J’étais finalement arrivé à Bagdad.
Je dis finalement, mais en réalité, entre le moment où j’en avais eu l’occasion et celui où j’avais posé mon premier pied en Irak, il s’était écoulé tout juste trois semaines.
Trois semaines, c’est pas vraiment assez long pour dire « finalement », mais dans ma tête, ça faisait déjà beaucoup plus.
À l’immigration, deux officiers prennent mon passeport britannique et commencent à discuter entre eux en arabe.
Je parlais pas arabe.
Je parle *toujours *pas arabe.
Ils regardent le passeport. Me regardent. Regardent à nouveau le passeport.
Sur la photo, j’avais encore les doux cheveux de mon enfance.
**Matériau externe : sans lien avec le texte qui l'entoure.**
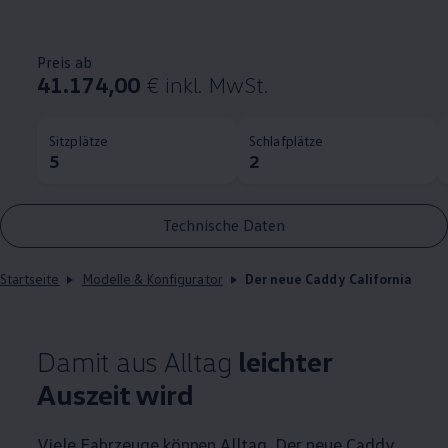
Preis ab
41.174,00
€ inkl. MwSt.
Sitzplätze
Schlafplätze
5
2
Technische Daten
Startseite
Modelle & Konfigurator
Der neue Caddy California
Damit aus Alltag
leichter
Auszeit wird
Viele Fahrzeuge können Alltag. Der neue
Caddy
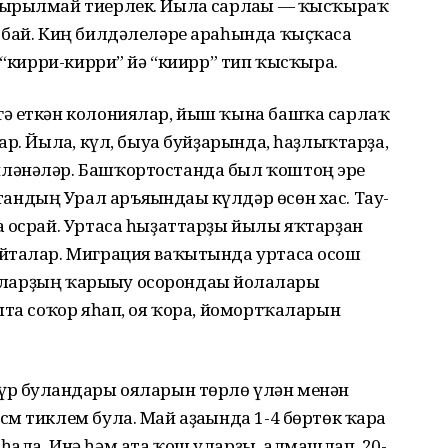
йырылмай тиерлек. Йылға сарлағы — ҡысҡыраҡ
 бай. Киң билдәлеләре араһында ҡыҫҡаса
 “кирри-кирри” йә “киирр” тип ҡысҡыра.
гә еткән колониялар, йыш ҡына башҡа сарлаҡ
р. Йылға, күл, быуа буйҙарында, һаҙлыҡтарҙа,
ләнәләр. Башҡортостанда был ҡоштоң эре
дың Урал аръяғындағы күлдәр өсөн хас. Тау-
а осрай. Уртаса һыҙаттарҙы йылы яҡтарҙан
айталар. Миграция ваҡытында уртаса осош
 Уларҙың ҡарығыу осорондағы йолалары
шта соҡор яһап, оя ҡора, йомортҡаларын
р булғандары ояларын төрлө үлән менән
м тиклем була. Май аҙағында 1-4 бөртөк ҡара
һала. Инә һәм ата ҡош уларҙы, алмашлап, 20-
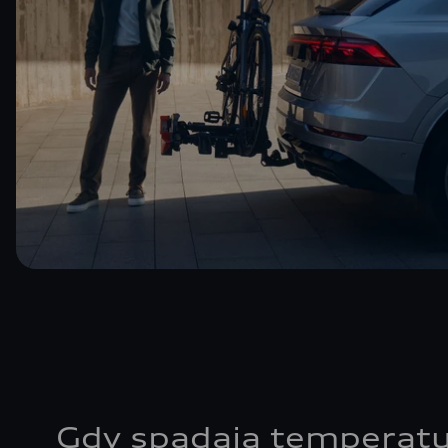
Gdy spadają temperatu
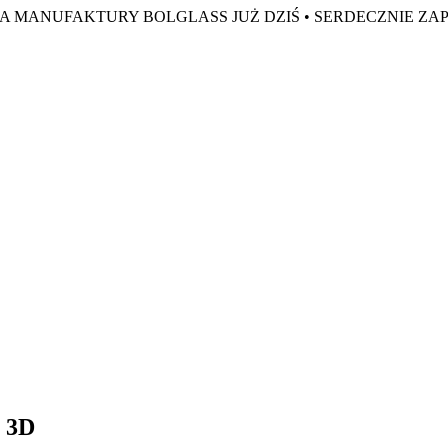
A MANUFAKTURY BOLGLASS JUŻ DZIŚ •
SERDECZNIE ZA
e 3D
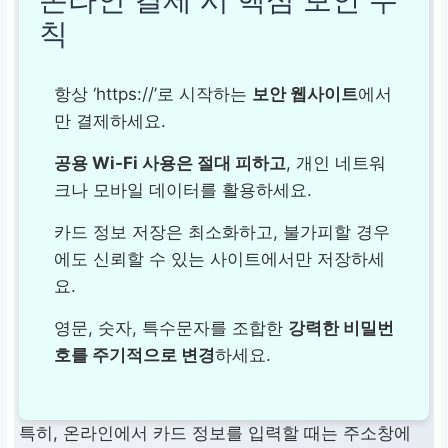
칙
항상 ‘https://’로 시작하는
보안 웹사이트
에서
만 결제하세요.
공용 Wi-Fi 사용은 절대 피하고
, 개인 네트워
크나 모바일 데이터를 활용하세요.
카드 정보 저장은 최소화하고, 불가피할 경우
에도 신뢰할 수 있는 사이트에서만 저장하세
요.
영문, 숫자, 특수문자를 조합한
강력한 비밀번
호를 주기적으로 변경
하세요.
특히, 온라인에서 카드 정보를 입력할 때는 주소창에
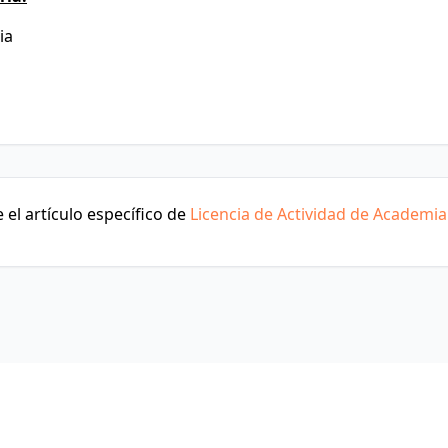
ia
el artículo específico de
Licencia de Actividad de Academia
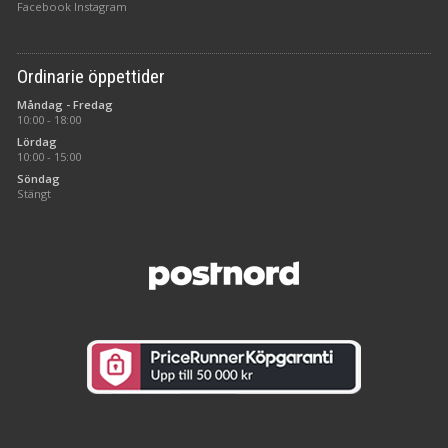
Facebook
Instagram
Ordinarie öppettider
Måndag - Fredag
10:00 - 18:00
Lördag
10:00 - 15:00
Söndag
Stängt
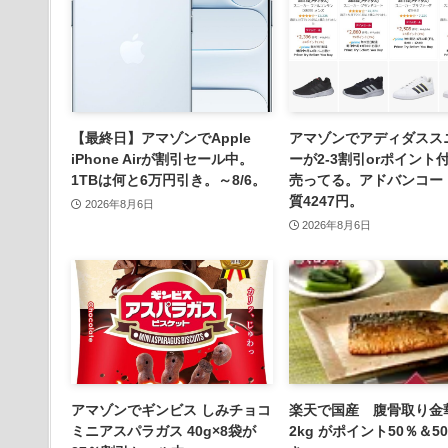
【最終日】アマゾンでApple
アマゾンでアディダスス
iPhone Airが割引セール中。
ーが2-3割引orポイント
1TBは何と6万円引き。～8/6。
売ってる。アドバンコー
質4247円。
2026年8月6日
2026年8月6日
アマゾンでギンビス しみチョコ
楽天で国産 腹骨取り金
ミニアスパラガス 40g×8袋が
2kg がポイント50％＆5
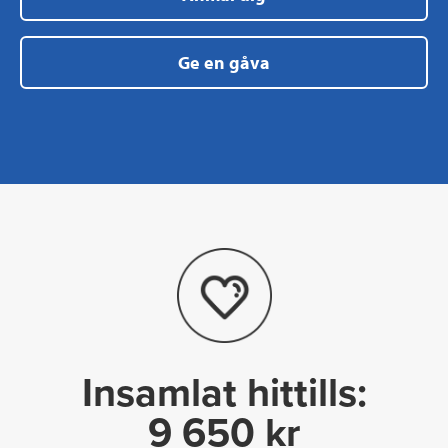
Ge en gåva
Insamlat hittills:
9 650 kr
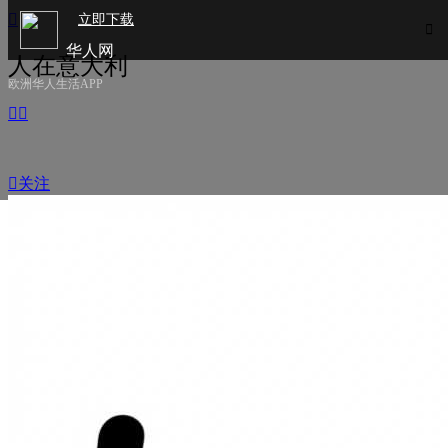

立即下载

华人网
人在意大利
欧洲华人生活APP



关注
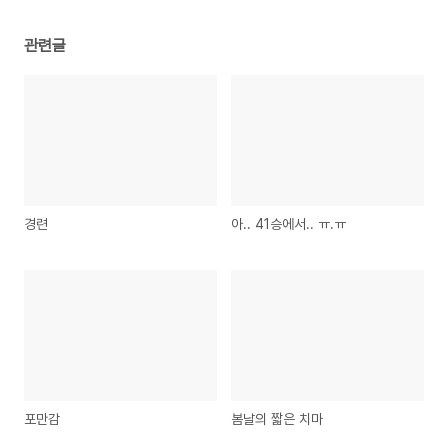
관련글
경련
아.. 41승에서.. ㅠ.ㅠ
포만감
봄날의 짧은 치마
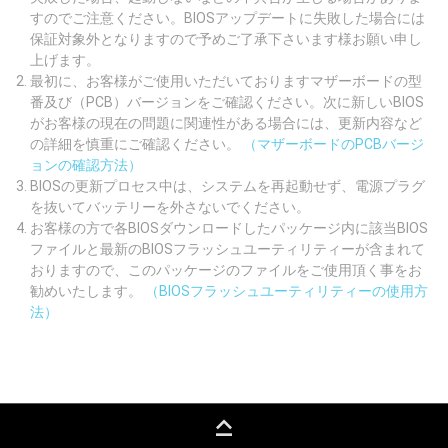
すのでご注意ください。BIOSアップデートに失敗した場合には
保証対象外となりますので予めご了承下さいます様お願い申し
上げます。
最初に、お客様がご使用いただいておりますマザーボードの型
番及び（PCB）バージョンをご確認ください。次に新しいBIOS
がお客様の現在の問題に関連性がある場合には、更新内容など
の詳細を慎重にご確認ください。
（マザーボードのPCBバージ
ョンの確認方法）
BIOSの更新プロセス中は、システムを再起動せず、電源プラグ
を抜いてバッテリーを外さないでください。
お客様の方で各BIOSダウンロードしたパッケージ内に該当BIOS
ファイルと最新のBIOSフラッシュユーティリティーが含まれて
おりますので、このパッケージのファイルをご使用頂く事をお
勧めいたします。
（BIOSフラッシュユーティリティーの使用方
法）
keyboard_capslock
Entre-temps, j’avais tout perdu.
Je pensais avoir compris le problème.
— Khallas, je leur dis en pointant ma tête nue.
Ils sourient.
Puis l’un d’eux me regarde et me dit que, de toute évidence, mon passeport est un faux.
Mon passeport ?
Un faux ?
Ils me disent en anglais :
— L’Irlande ne fait pas partie du Royaume-Uni.
Je ne sais toujours pas si les Irlandais seraient fiers de lui ou s’ils voudraient sa tête.
Le passeport était vrai, en tout cas, et j’ai fini par entrer.
J’avais pris le pari. Trois semaines plus tôt, l’Irak n’existait dans ma vie que comme une possibilité lancée dans une conversation.
Maintenant, j’y habitais.
En me pointant au bureau six heures après mon arrivée, la tête encore perdue quelque part entre l’aéroport et Bagdad, ma patronne m’avait dit quelque chose que j’avais trouvé assez juste : mon corps était arrivé, mais mon âme, elle, avait encore besoin d’un peu de temps.
Et moi, de retourner me reposer.
Je crois que c’était exactement ça.
Le deuxième jour, on était sortis, à la base pour me montrer le musée de cire qui, pour être parfaitement honnête, ne me branchait qu’à moitié.
Mais pour y aller, on passait près de ce qui allait devenir ma rue préférée à Bagdad : Mutanabbi Street.
La rue des livres.
Il y a cette vieille phrase :
Le Caire écrit, Beyrouth imprime et Bagdad lit.
Et Mutanabbi Street donnait l’impression que quelqu’un avait décidé de prendre cette phrase au pied de la lettre.
Des livres partout.
Des librairies, des étals, des piles qui débordaient dehors.
Arabe, français, italien, espagnol, anglais… la liste des langues disponibles ne s’épuise pas.
Dont une édition britannique de 1913 sur comment réussir à élever ses poules.
Si ça vous intéresse, je l’ai achetée.
J’avais pas de poule.
J’ai toujours pas de poule.
Sans regret.
Et juste à côté, le Tigre.
C’était octobre et le thermomètre flirtait encore avec les 40 degrés.
On est arrivés sur le pont et, pendant un instant, tout s’est aligné exactement comme ça aurait dû s’aligner.
Le Tigre coulait sous moi.
Bagdad m’entourait.
Un vent doux m’enveloppait.
Moi.
Je me souviens avoir fermé les yeux.
J’ai pris une grande inspiration.
Une vraie.
Le genre de respiration qu’on prend quand on veut marquer un moment. Quand on se dit qu’il faut s’en souvenir correctement parce que, quand même, on vient d’arriver à Bagdad.
J’étais au-dessus du Tigre.
J’avais pris le pari.
J’avais quitté ce que je connaissais.
J’étais là.
Enfin.
VLAAM.
Un sac en plastique, porté par le vent tel un voilier trouvant enfin son port, est venu s’écraser en plein dans ma face.
Je crois que je suis resté immobile une seconde.
Le Tigre était toujours là.
Bagdad aussi.
Le vent, manifestement, l’était aussi.
Et moi, j’avais un sac plastique sur la tête.
Ma patronne avait raison.
Mon corps était arrivé à Bagdad.
Mon âme avait encore besoin d’un peu de temps.
Le sac, lui, m’avait tout de suite trouvé.